Oh, and the boat doesn’t seem to like us. Her brutal rocking reminds me on a rodeo. I’m the cowboy and the boat is the bull, a good one, a bitch. We are tossed back and forth. Bruises and scratches are guarantied. Al right, I know, no pain no gain.

Now imagine you use the head in this environment. You better sit down to pee or the head will be wet all over…. not from the water. And hold on tight or you’ll bump your head.

I still have to get dressed.
“Where the hell is my gear? I can’t see much. Luckily I don’t need 3 layers. It is not as cold as on the fastnet race. A sweeter and the “oilskin” – the top waterproof layer - will do.
 Beanie, sailing gloves and the head torch. I got it all.  Finally the Life west with the lifebelt attached to it, probably the most important piece of equipment.

 Ready,….in less then10 minutes. I don’t want the crew on deck to wait 1 minute longer then necessary. I know how tired they are.

But first the change of the head sail.
I’m one of the bowmen. We are the guys who have to go to the front (bow) of the boat to change sails or prepare the spinnaker.

I step up the companionway. Wooosh, the fist spray of water is greeting me. I’m happy that I closed my jacked already all the way up. The blowing wind makes communication over a distance of more then a few meters almost impossible.

Now the most important thing to do……….

           ATTACH YOUR LIFEBELT TO THE BOAT

Always at night and in stormy weather. We have it both now.

I need a minute or so to accommodate to the new environment. The crew is ready for the sail change. The headsail has to be replaced with the next smaller one. The main is already in its 2nd  reef. It is 3 of us going to the bow, we are taking the new sail with us. Our lifelines are now hanging on the running lines of the deck.

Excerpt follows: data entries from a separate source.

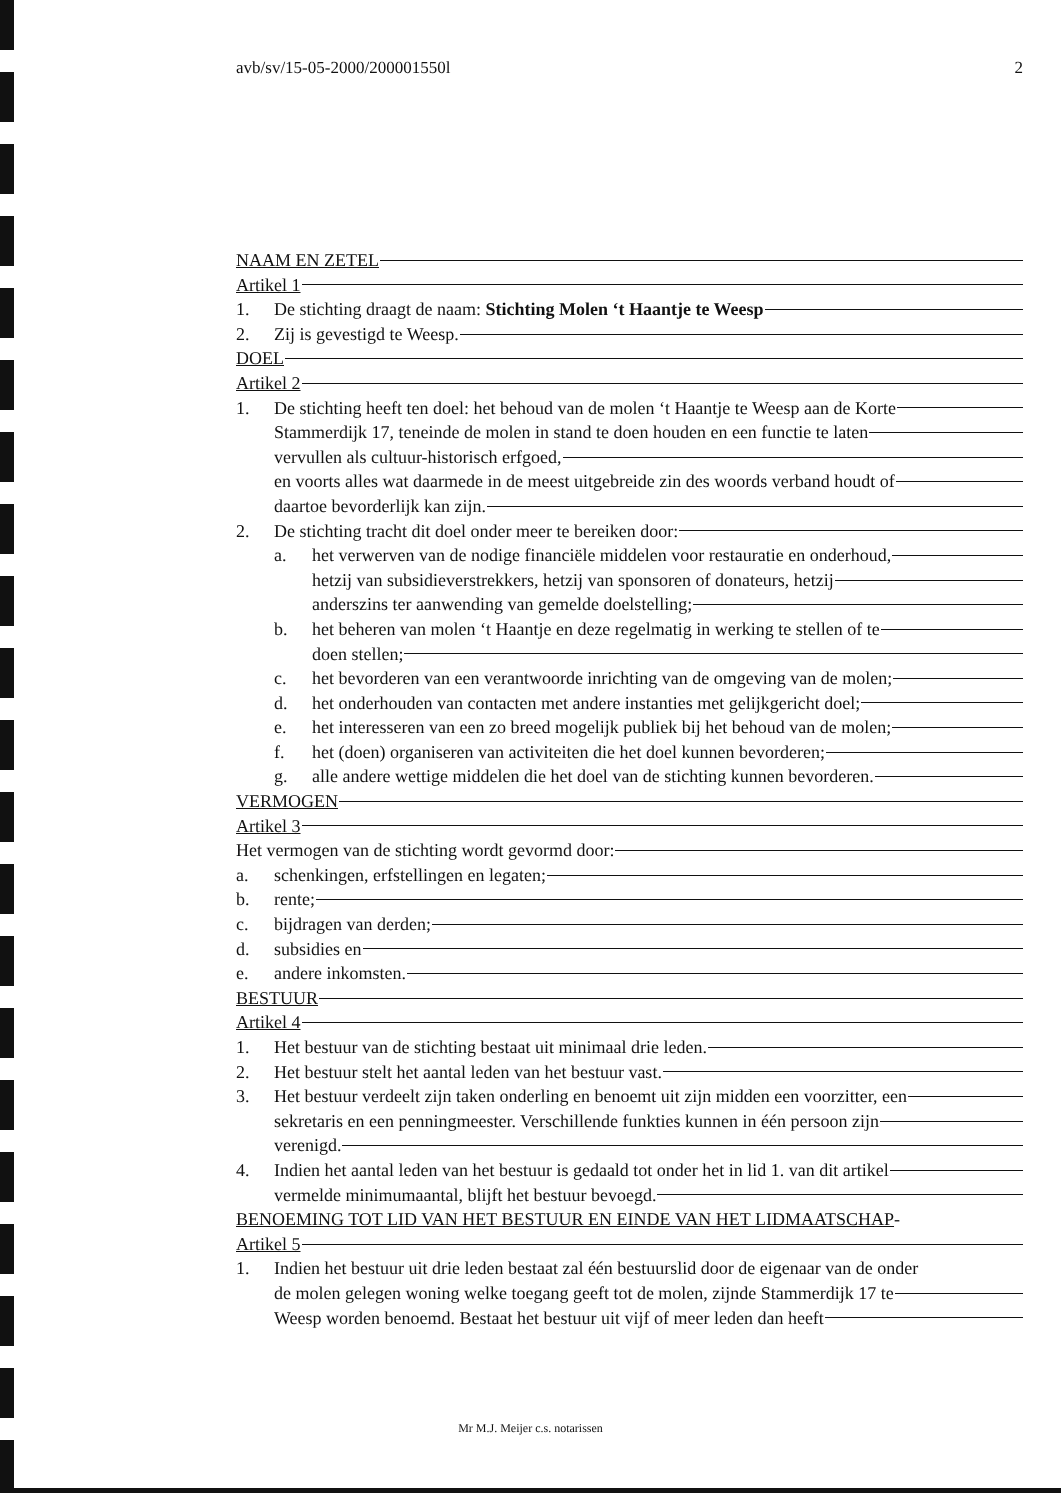avb/sv/15-05-2000/200001550l 2
NAAM EN ZETEL
Artikel 1
1. De stichting draagt de naam: Stichting Molen ‘t Haantje te Weesp
2. Zij is gevestigd te Weesp.
DOEL
Artikel 2
1. De stichting heeft ten doel: het behoud van de molen ‘t Haantje te Weesp aan de Korte
Stammerdijk 17, teneinde de molen in stand te doen houden en een functie te laten
vervullen als cultuur-historisch erfgoed,
en voorts alles wat daarmede in de meest uitgebreide zin des woords verband houdt of
daartoe bevorderlijk kan zijn.
2. De stichting tracht dit doel onder meer te bereiken door:
a. het verwerven van de nodige financiële middelen voor restauratie en onderhoud,
hetzij van subsidieverstrekkers, hetzij van sponsoren of donateurs, hetzij
anderszins ter aanwending van gemelde doelstelling;
b. het beheren van molen ‘t Haantje en deze regelmatig in werking te stellen of te
doen stellen;
c. het bevorderen van een verantwoorde inrichting van de omgeving van de molen;
d. het onderhouden van contacten met andere instanties met gelijkgericht doel;
e. het interesseren van een zo breed mogelijk publiek bij het behoud van de molen;
f. het (doen) organiseren van activiteiten die het doel kunnen bevorderen;
g. alle andere wettige middelen die het doel van de stichting kunnen bevorderen.
VERMOGEN
Artikel 3
Het vermogen van de stichting wordt gevormd door:
a. schenkingen, erfstellingen en legaten;
b. rente;
c. bijdragen van derden;
d. subsidies en
e. andere inkomsten.
BESTUUR
Artikel 4
1. Het bestuur van de stichting bestaat uit minimaal drie leden.
2. Het bestuur stelt het aantal leden van het bestuur vast.
3. Het bestuur verdeelt zijn taken onderling en benoemt uit zijn midden een voorzitter, een
sekretaris en een penningmeester. Verschillende funkties kunnen in één persoon zijn
verenigd.
4. Indien het aantal leden van het bestuur is gedaald tot onder het in lid 1. van dit artikel
vermelde minimumaantal, blijft het bestuur bevoegd.
BENOEMING TOT LID VAN HET BESTUUR EN EINDE VAN HET LIDMAATSCHAP-
Artikel 5
1. Indien het bestuur uit drie leden bestaat zal één bestuurslid door de eigenaar van de onder
de molen gelegen woning welke toegang geeft tot de molen, zijnde Stammerdijk 17 te
Weesp worden benoemd. Bestaat het bestuur uit vijf of meer leden dan heeft
Mr M.J. Meijer c.s. notarissen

You have to stay low, with both hands on the boat. No room for error. If one forgets to connect with the lifeline to the boat and goes over board in this weather he is history.

We look ahead to see the waves coming. Good that our eye’s are adapted to the night.  If spray is coming we go down and hold tight on anything on the boat. The same we do if she is crashing down a wave or when we are heeling too much.

Finally we make our way all the way to the bow. Communication to the cockpit is only possible with hand signals. The sheets are tied on the new sail and the cockpit crew starts hoisting as soon as the head of the sail is fed into the free slot on the forestay, all communicated with hand signals.

To keep an eye on the water is always a good idea and we see that the boat is on the top of a wave and just about to fall down into a dark, wet abyss. Someone is screaming a warning and we lay down flat to the deck and grab on anything we can grab on. We know what’s coming. It feels like free-fall. It takes 2 seconds, maybe 3 and then the bow is diving into the water. The boat becomes a submarine and we are on top of it. Hold your breath. Pure adrenalin for no additional charge. The water has immense power. We have to hold on with all our power. But then she comes out of the water again and we continue changing the sail. 

The new sail is hoisted and the old one taken down. We need to work together with the crew on the “piano” - an array of lines coming together left and right side of the companionway - and with the guy on the halyard. The new sail is trimmed and sheeted in.

We grab the old sail and pull it down on the deck. All 3 of us need to work together. If only a part of the sail goes over the side then the sail could be lost. The water that would fill in the sail could simply pull it down and out of our hands.
We fold the sail as good as we can in this condition and get it in the sail sack.

Done, only moving back now, careful, slow, backwards facing the oncoming waves. The crew takes the sail down to stow it away and gets ready for the rest.

Now there is some time to relax. I feel wet and tired and the shift has just begun.



These are the moments when I wish to be at home in my cozy warm bed and I ask myself what the hell has driven me to go for this mad offshore race.

But I know, as soon as we are on shore for maybe 1 hour, I start to get the feeling that it wasn’t really too bad. I start thinking of doing it again, maybe…….

Isn’t offshore sailing wonderful!!!!!!!!

This is just one possible scenario. I admit, a wild one. The header says it all.